Del tiempo para leer…
«Desconfío un poco, de todos modos, de la gente que se guarda las lecturas para el verano»
Dormir, leer y ver las Olimpiadas: es todo mi programa hasta septiembre, lo cual no implica que no vaya a madrugar y a trabajar, porque más o menos me conozco y sé muy bien que, lejos de ponerme a releer montañas mágicas, guerras y paces o cazas de ballenas, como tanta gente dice que hace en verano, voy a aprovechar el parón editorial o el cese de la abusiva avalancha para ponerme un poco el día y sumergirme en libros recientes que me apetecen muchísimo y que, a falta de reseña encargada o de obligación de trabajarlos en su día para un asunto u otro, han quedado melancólicamente arrumbados, como las armas de Alonso Quijano, «puestos» también «en un rincón» pero de ningún modo olvidados. Al contrario: los libros ya leídos reposan satisfechos y tranquilos, en calma, serenos… mientras que los no leídos son como cachorrillos en una perrera, aullando por un poco de cariño, deseando ser los elegidos, los aceptados, los siguientes.
Desconfío un poco, de todos modos, de la gente que se guarda las lecturas para el verano, porque es verdad que tal vez haya en él (aunque sólo a veces y sólo si no hay niños implicados) más tiempo de calidad, más horas ininterrumpidas, más paz de espíritu… Pero creo que ninguna cala secreta que haya en el mundo puede competir en oportunidad lectora a los ratitos diarios en el metro o el autobús, a la hora larga de las tardes en que cualquiera debería atrincherarse como en una fortaleza asediada, a los pequeños tiempos que, muy curiosamente, unos llaman «libres» y otros «muertos» o a la media hora antes de descansar mientras el mundo ve la tele. Es allí cuando se deciden de verdad las cosas para los lectores que no viven de leer, y, si Dios creó el mundo en seis días, no hay persona realmente interesada en un libro, por gordo que sea, que no pueda devorarlo en una semana. Y, si no, es que en realidad no le apetecía tanto.

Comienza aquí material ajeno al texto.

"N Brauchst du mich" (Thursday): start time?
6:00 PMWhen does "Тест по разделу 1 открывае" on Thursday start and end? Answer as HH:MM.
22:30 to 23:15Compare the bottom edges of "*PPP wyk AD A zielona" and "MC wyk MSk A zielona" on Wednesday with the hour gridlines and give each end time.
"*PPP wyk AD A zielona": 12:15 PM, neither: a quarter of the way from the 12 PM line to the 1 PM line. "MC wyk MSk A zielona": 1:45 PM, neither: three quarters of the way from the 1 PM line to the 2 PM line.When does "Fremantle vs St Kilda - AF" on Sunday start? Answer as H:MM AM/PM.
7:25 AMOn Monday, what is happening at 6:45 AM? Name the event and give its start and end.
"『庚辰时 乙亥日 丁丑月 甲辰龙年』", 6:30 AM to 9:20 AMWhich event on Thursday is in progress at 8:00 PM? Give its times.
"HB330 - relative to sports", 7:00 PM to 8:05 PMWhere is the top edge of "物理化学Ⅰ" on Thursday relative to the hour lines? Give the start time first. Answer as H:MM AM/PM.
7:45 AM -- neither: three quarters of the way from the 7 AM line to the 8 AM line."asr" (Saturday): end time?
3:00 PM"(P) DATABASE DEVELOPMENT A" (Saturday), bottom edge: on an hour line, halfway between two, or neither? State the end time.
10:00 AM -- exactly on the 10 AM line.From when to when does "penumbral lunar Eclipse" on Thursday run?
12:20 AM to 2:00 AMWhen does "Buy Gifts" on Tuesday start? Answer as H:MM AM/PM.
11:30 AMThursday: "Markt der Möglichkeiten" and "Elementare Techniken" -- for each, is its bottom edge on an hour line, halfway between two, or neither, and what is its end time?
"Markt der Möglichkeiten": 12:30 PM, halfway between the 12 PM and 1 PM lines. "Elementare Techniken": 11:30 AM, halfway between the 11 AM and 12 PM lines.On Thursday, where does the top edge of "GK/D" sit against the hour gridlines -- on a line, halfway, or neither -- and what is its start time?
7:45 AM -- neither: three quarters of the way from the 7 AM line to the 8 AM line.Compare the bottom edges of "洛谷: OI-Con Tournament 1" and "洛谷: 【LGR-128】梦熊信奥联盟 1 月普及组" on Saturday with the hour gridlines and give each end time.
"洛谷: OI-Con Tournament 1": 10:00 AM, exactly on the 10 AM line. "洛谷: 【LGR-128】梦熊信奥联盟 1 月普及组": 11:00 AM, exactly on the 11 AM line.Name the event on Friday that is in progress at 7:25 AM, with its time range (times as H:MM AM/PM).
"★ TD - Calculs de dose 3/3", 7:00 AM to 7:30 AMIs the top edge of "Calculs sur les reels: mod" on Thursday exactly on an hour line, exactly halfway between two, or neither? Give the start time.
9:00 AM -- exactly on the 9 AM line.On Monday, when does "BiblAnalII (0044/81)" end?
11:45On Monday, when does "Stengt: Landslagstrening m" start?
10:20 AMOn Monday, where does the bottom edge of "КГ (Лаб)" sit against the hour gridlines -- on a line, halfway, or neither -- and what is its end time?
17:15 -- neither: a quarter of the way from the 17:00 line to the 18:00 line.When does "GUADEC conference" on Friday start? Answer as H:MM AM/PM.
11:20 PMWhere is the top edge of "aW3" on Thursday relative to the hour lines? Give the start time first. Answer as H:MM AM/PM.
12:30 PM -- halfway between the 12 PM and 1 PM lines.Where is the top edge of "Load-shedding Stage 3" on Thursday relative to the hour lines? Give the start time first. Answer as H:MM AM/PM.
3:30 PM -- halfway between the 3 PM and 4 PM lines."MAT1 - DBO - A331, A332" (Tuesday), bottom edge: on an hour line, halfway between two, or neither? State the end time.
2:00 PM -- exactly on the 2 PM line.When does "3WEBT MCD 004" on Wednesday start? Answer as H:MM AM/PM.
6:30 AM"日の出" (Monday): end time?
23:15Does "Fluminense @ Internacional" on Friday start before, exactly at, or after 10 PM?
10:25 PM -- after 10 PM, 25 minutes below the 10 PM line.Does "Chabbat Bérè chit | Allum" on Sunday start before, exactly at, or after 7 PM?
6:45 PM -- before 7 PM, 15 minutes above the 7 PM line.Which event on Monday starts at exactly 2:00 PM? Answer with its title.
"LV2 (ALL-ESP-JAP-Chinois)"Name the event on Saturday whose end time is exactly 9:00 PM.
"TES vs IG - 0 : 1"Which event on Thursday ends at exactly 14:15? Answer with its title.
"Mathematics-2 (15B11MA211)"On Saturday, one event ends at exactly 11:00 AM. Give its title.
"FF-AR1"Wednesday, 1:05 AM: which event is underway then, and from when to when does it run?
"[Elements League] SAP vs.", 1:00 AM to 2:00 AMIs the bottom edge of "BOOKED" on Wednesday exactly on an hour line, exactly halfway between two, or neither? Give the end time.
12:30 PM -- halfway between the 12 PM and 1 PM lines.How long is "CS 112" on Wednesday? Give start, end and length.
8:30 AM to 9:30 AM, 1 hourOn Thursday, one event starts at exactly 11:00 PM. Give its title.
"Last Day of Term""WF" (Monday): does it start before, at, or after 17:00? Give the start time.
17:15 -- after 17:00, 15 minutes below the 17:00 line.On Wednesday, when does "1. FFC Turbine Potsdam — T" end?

De todos modos, no seré yo quien contribuya a deshacer el espejismo, porque la industria editorial se hundiría si no fuera por las expectativas lectoras de la gente que cree que le gusta leer. Que casi todas las ferias del libro sean en mayo o en junio no puede ser, en ese sentido, casualidad. Cuando se afirma que en las librerías se venden ilusiones se está diciendo algo mucho más exacto de lo que podría parecer. ¿Qué sería de quienes vivimos de esto sin toda esa gente que todavía piensa que valorar los libros, comprarlos, regalarlos, aceptarlos, recomendarlos o incluso leerlos es parte de lo que se espera de ellos?
2024 está siendo, más que nunca, el año de los tochos. Todos los años los hay, claro, pero los de este son muy buenos, escritos por gente buena y seria. El año comenzó con el excesivo y desequilibrado pero híper-estimulante El libro de los elementos de Rodrigo Fresán, y después llegaron la asombrosa Los escorpiones de Sara Barquinero, el magistral y reconfortante ensayo Ni una ni grande ni libre de Nicolás Sesma, la discutible pero meritoria La península de las casas vacías de David Uclés, o Mil ojos esconde la noche de Juan Manuel de Prada, que si supera la costra de vulgaridad que incluye (no del autor, por supuesto, sino de los personajes, aunque también de la perspectiva, la actitud y la mirada…) resulta una gran novela.
Todos esos los tengo ya fichados, pero si es verdad que el verano es para meterse en verdaderos búnkeres de páginas, aún tengo por aquí esperando los diarios de Benítez Ariza en Polibea y los de Rosa Chacel en Blatt & Ríos, así como las biografías de Josep Pla de Xavier Pla (Destino), la de John B. Trend de Margaret Joan Anstee (Publicaciones de la Residencia de Estudiantes) y la de Gabriela Mistral de Elizabeth Horan (Lumen), las cartas de Kafka (Galaxia Gutenberg) o la novela de mi querido Rafael G. Rivas (en Bala Perdida). Todo irá cayendo, junto a otras muchas cosas, mientras allá en París los atletas corren, las nadadoras se impulsan y los jugadores de hockey marcan goles. Y sobre todo antes de que llegue el 20 de agosto, y con ello los dosieres de prensa, los e-mails de las jefas de prensa o de los comerciales de las distribuidoras, la revitalización de las prisas y las urgencias y el estrés, los tsunamis de papel, pasarse todas las mañanas por Correos, las pruebas sin corregir. La lucha por la vida de los libros y la obligación casi moral de identificar y rescatar los mejores para colocarles una medalla o, cuando menos, concederles ese diploma que, del Olimpo al Parnaso, en justicia les corresponda.